Michigan Secretary of State Jocelyn Benson. | Wikimedia Commons
Michigan Secretary of State Jocelyn Benson. | Wikimedia Commons
A federal judge in Michigan shot down Secretary of State Jocelyn Benson’s motion to dismiss a lawsuit brought by the Public Interest Legal Foundation (PILF) to force her office to remove deceased voters from the registration rolls.
PILF filed the lawsuit in November 2021 in the U.S. Western District of Michigan after identifying 25,975 deceased voters on the rolls. PILF alleges that Benson is in violation of Section 8 of the National Voter Registration Act (NVRA) of 1993; it requires officials to “conduct a general program that makes a reasonable effort to remove the names of ineligible voters from the official lists of eligible voters.”
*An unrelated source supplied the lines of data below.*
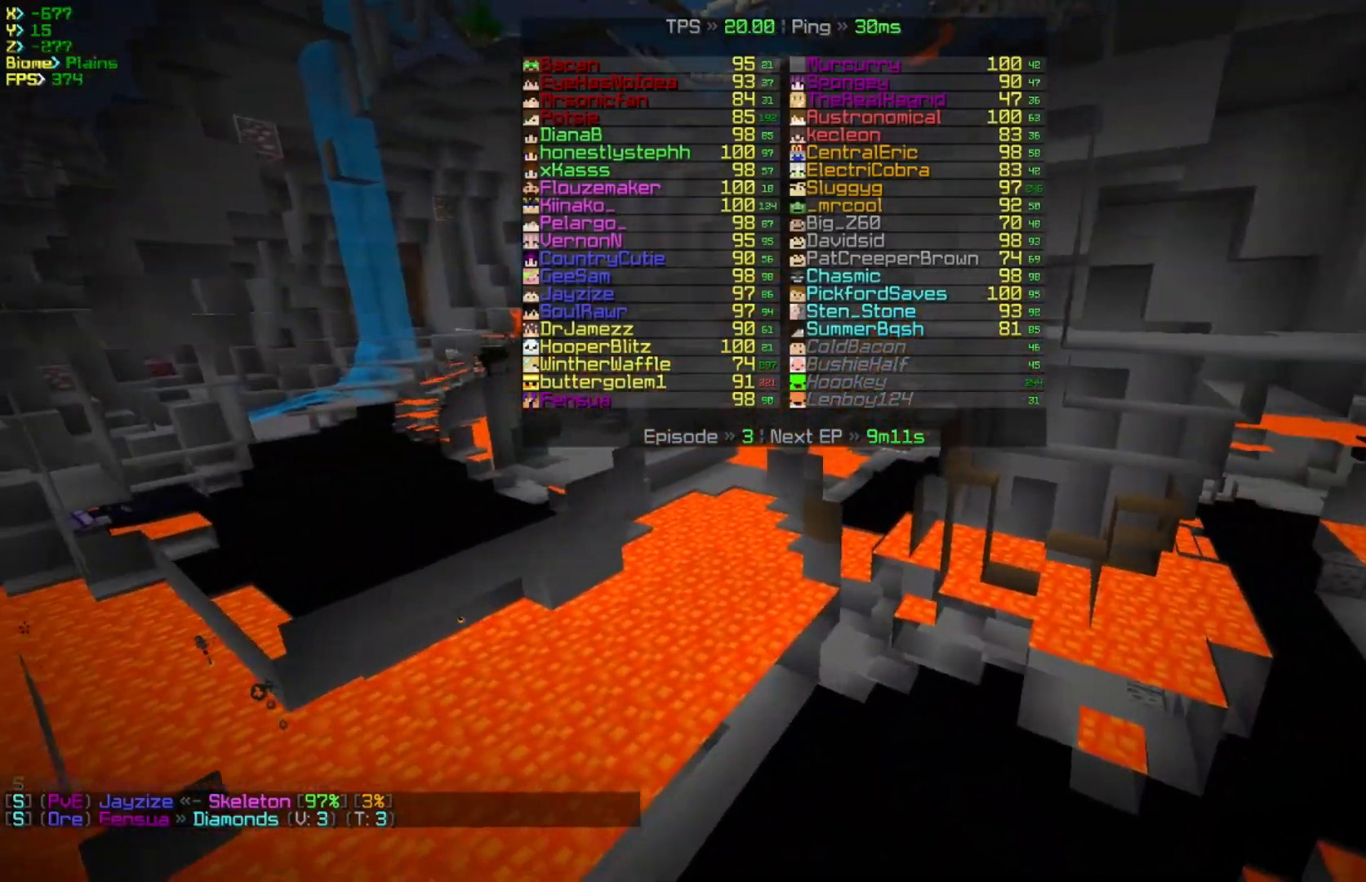
{"keys": ["w"], "mouse": [], "events": []}
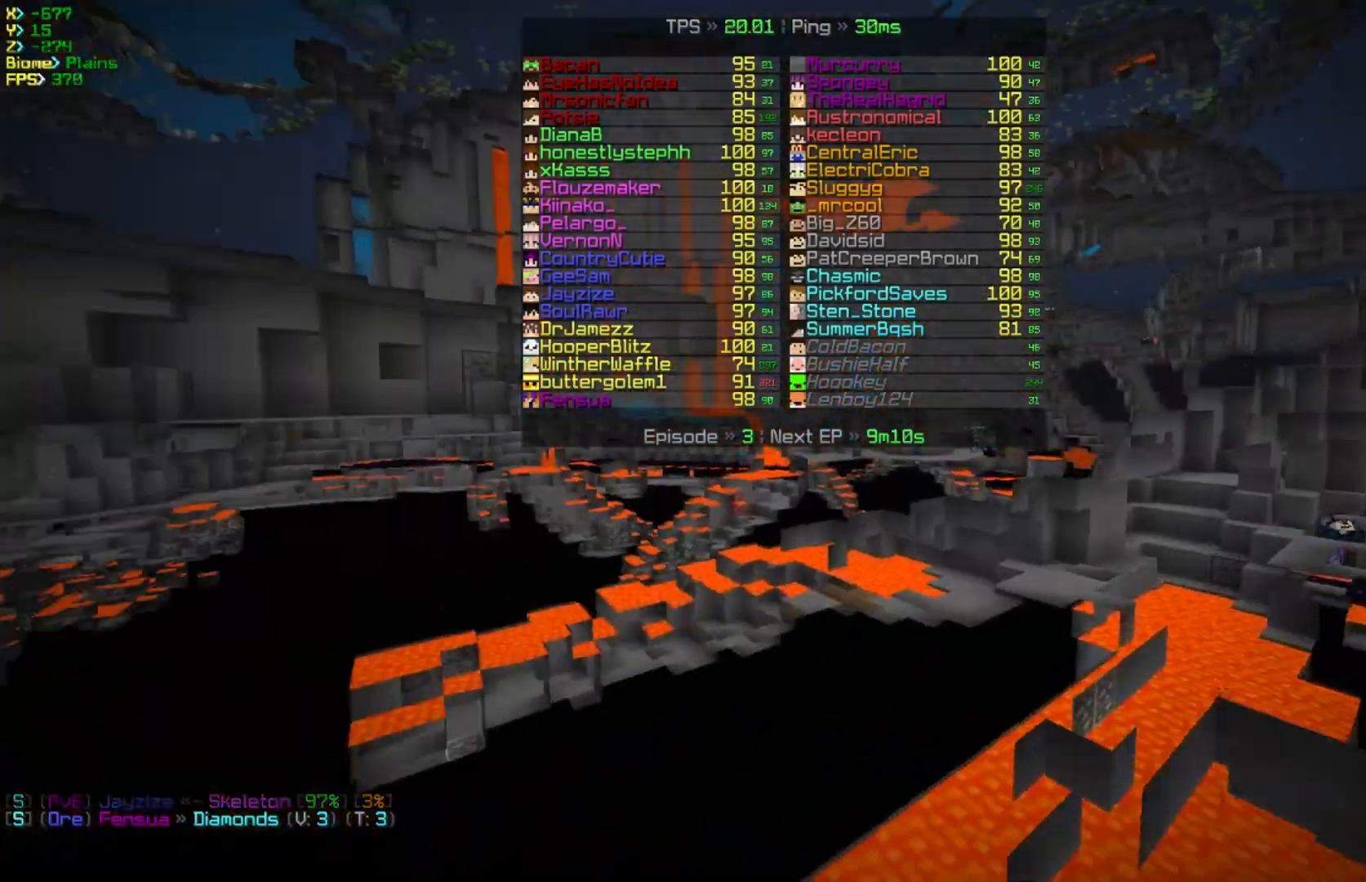
{"keys": ["w"], "mouse": [], "events": []}
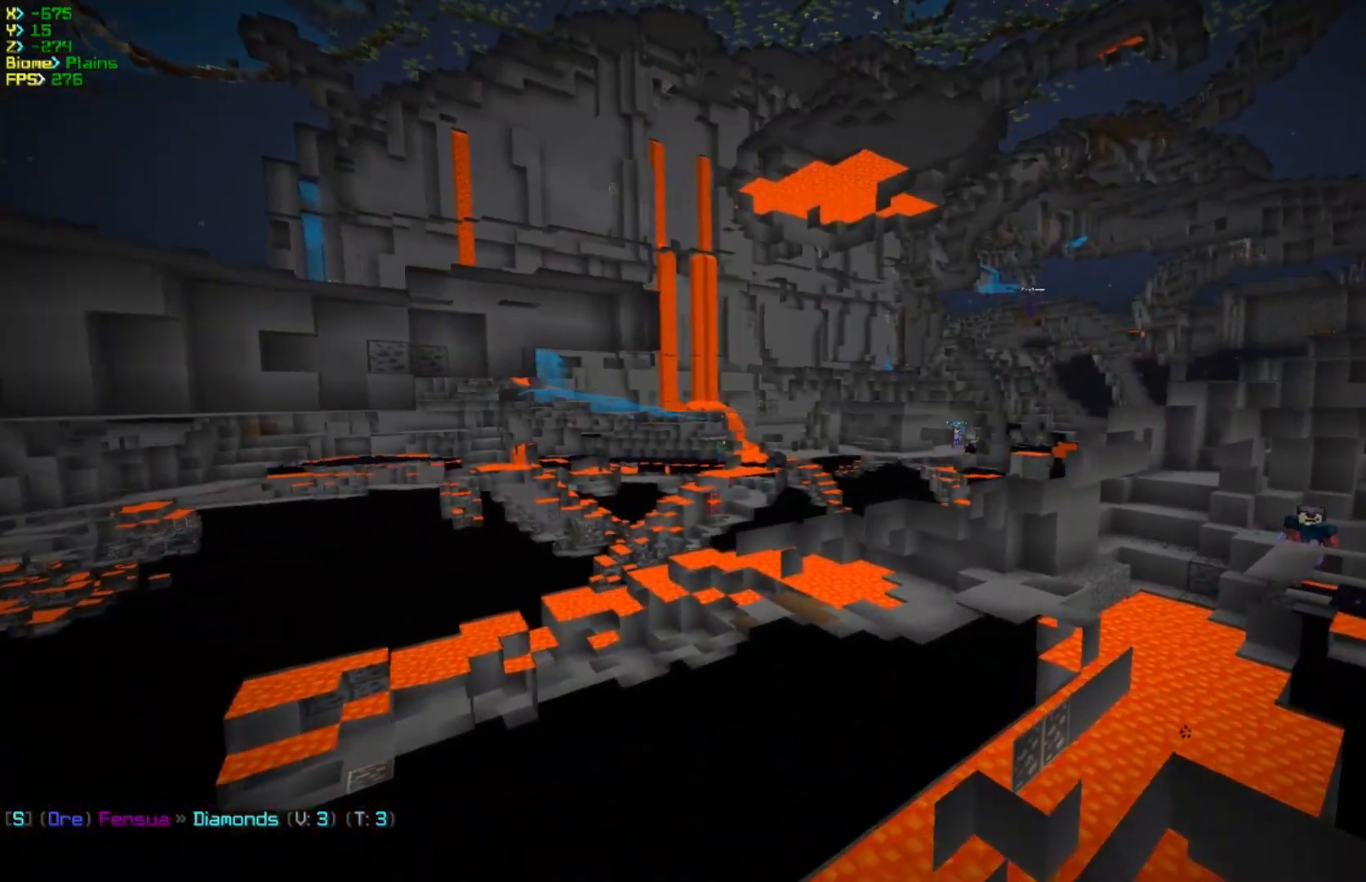
{"keys": ["d", "w"], "mouse": [], "events": [[50, "d", "down"]]}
Before filling the suit, PILF notified Benson’s office of its findings of deceased registrants on the state’s voter rolls in September 2020 and November 2020 and alerted her that she was in violation of the NVRA.
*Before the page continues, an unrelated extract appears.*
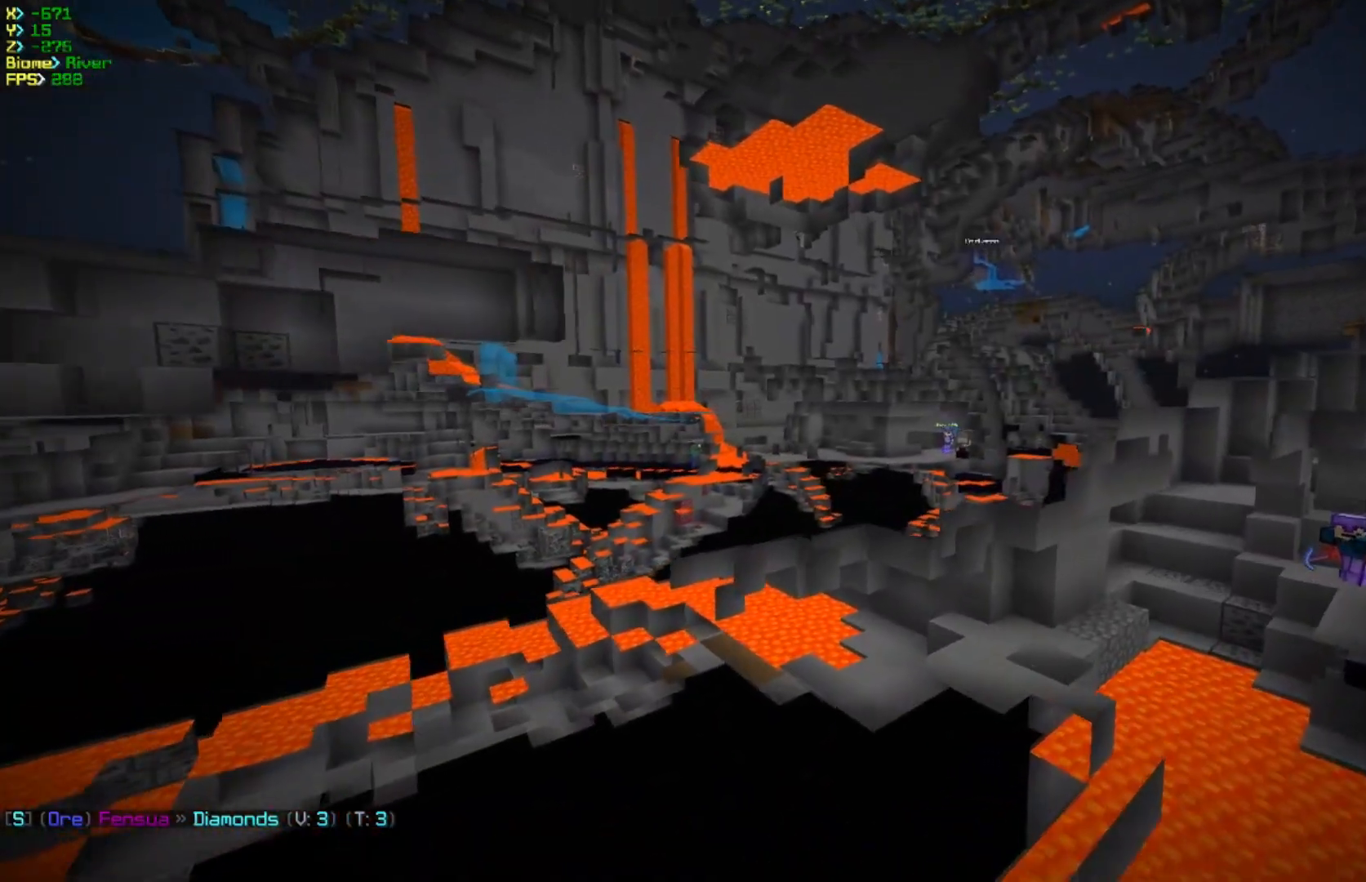
{"keys": ["d", "w"], "mouse": [], "events": []}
For her part, Benson, among other arguments, asserted that PILF lacked standing to bring the case.
“Secretary Benson argues that PILF’s complaint lacks any allegation of an injury-in-fact particular to PILF, much less one 'fairly traceable' to any conduct by Secretary Benson, or which is likely to be redressed by the relief requested from this Court,” Judge Jane Beckering wrote in her opinion.
But Beckering wrote later in her opinion that “PILF has alleged that over 25,000 deceased registrants remain on Michigan’s QVF and that thousands of these registrants have remained on the active rolls for decades. Further, PILF alleged that it gave this information to Secretary Benson, who, for over one year, 'did nothing about it,' despite the mandates of the NVRA and Michigan’s Election Law. The factual allegations, accepted as true, plausibly give rise to an entitlement to relief under the NVRA.”
Lauren Bowman, spokeswoman for PILF, told Great Lakes Wire that judge’s denial means that the lawsuit continues, but no hearing dates have been announced.
Aneta Kiersnowski Crisp, press secretary for Benson, said in a statement released to Great Lakes Wire reacting to the ruling that the office wanted to “assure Michigan citizens that Michigan’s voter registration list is maintained in accordance with all applicable state and federal laws and our system has secure protocols in place to ensure its integrity.
“First, voter registrations of people who have died are immediately cancelled when election officials receive official confirmation of their death, typically from the Social Security Administration’s Master Death Index updates, which are sent to the Bureau of Elections weekly,” she wrote in an email. “Additional inactive registrations were previously identified by the statewide mailing carried out by the bureau in 2020 – the first such mailing in a decade – and that resulted in more than 400,000 registrations slated for cancellation in 2025 to comply with the waiting period required under federal law.”
In April 2021, PILF reached a court settlement agreement with the Pennsylvania Department of State over 21,000 deceased registrants on the commonwealth’s rolls. Bowman said that the department has complied with its side of the agreement – to provide PILF with updated voter rolls at three-month intervals.
She added that some arrests for voter fraud have been made since PILF provided the list of deceased registrants.